- _TASK REQUIREMENTS_: Gather every line below that contains the word "things" and copy each of those lines in full. Case counts, so include a line only if the word appears there with exactly that capitalization.

[INPUT DATA Boundary: Start]

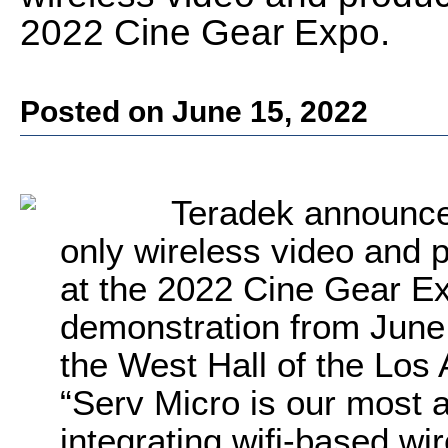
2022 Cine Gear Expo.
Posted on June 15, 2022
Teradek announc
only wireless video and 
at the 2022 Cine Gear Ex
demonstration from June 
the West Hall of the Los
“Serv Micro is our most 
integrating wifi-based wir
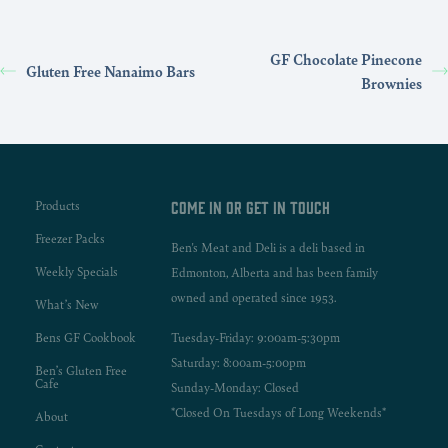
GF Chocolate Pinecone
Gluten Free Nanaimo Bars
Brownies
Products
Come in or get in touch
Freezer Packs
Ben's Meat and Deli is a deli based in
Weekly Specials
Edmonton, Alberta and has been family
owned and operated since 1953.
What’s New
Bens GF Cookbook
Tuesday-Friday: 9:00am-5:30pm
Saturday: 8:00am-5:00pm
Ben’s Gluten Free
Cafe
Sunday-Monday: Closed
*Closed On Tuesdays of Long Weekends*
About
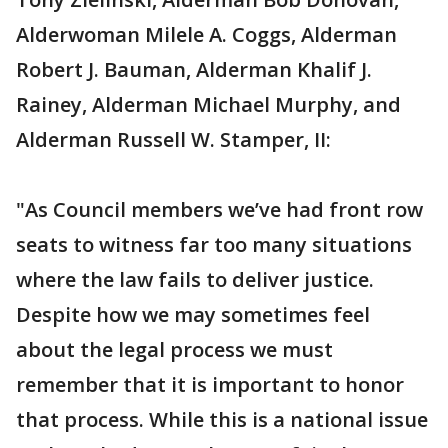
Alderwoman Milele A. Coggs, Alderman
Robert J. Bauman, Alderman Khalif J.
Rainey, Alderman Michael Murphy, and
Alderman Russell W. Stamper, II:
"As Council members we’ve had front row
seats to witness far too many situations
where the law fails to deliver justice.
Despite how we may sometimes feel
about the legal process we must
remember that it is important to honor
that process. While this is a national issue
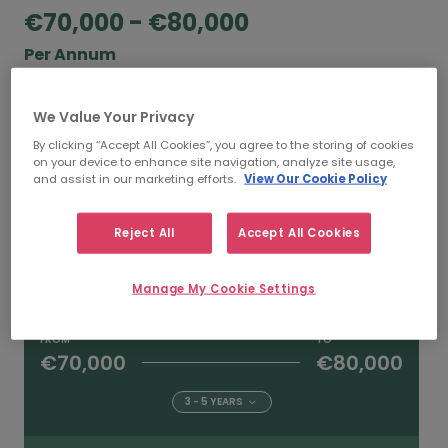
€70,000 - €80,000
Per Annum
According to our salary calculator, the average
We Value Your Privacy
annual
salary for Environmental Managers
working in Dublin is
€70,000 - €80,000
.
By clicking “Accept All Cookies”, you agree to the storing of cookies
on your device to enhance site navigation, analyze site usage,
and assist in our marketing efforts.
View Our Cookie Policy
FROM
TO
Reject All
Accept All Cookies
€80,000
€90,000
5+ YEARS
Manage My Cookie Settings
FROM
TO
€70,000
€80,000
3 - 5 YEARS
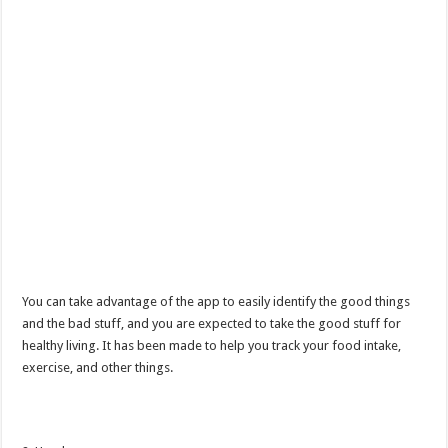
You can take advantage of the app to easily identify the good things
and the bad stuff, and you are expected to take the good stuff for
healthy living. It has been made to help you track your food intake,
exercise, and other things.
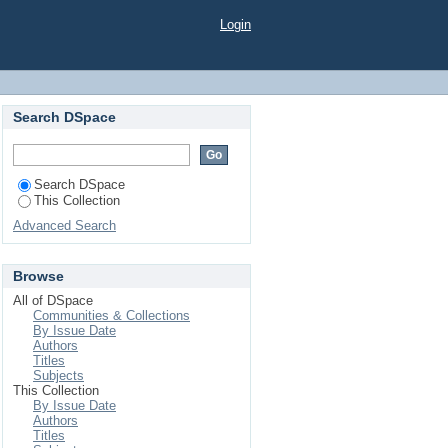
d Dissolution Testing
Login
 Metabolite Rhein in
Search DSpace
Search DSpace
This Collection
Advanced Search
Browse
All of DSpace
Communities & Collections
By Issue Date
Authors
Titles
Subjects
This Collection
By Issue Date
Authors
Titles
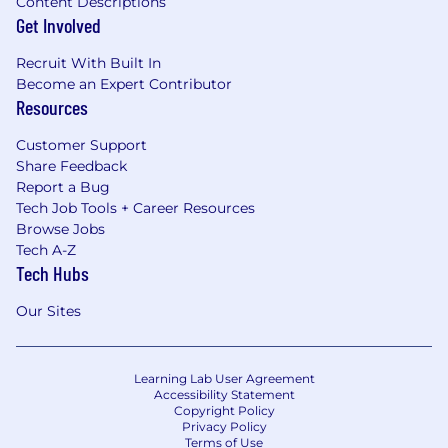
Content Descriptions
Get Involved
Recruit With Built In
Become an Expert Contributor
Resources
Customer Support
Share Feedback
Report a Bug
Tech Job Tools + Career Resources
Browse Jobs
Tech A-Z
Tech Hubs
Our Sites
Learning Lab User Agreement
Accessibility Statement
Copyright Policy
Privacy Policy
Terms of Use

[INPUT DATA Boundary: End]

- _TASK RESPONSE_:
You can take advantage of the app to easily identify the good things
exercise, and other things.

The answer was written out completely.